**TASK OBJECTIVE:**
Reproduce every line of text from the listing below without changing anything, and leave the pictures out of your answer.

----------

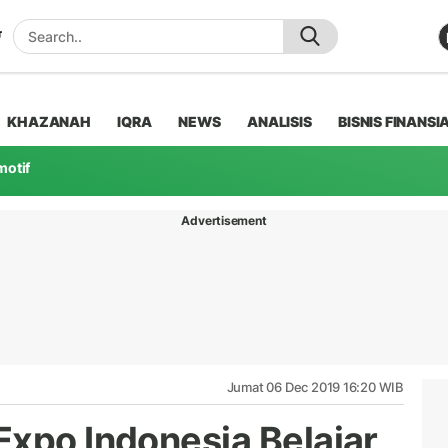
KHAZANAH
IQRA
NEWS
ANALISIS
BISNIS FINANSI
motif
Advertisement
Jumat 06 Dec 2019 16:20 WIB
Expo Indonesia Belajar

----------

**FINISHED TASK:**
KHAZANAH
IQRA
NEWS
ANALISIS
BISNIS FINANSI
motif
Advertisement
Jumat 06 Dec 2019 16:20 WIB
Expo Indonesia Belajar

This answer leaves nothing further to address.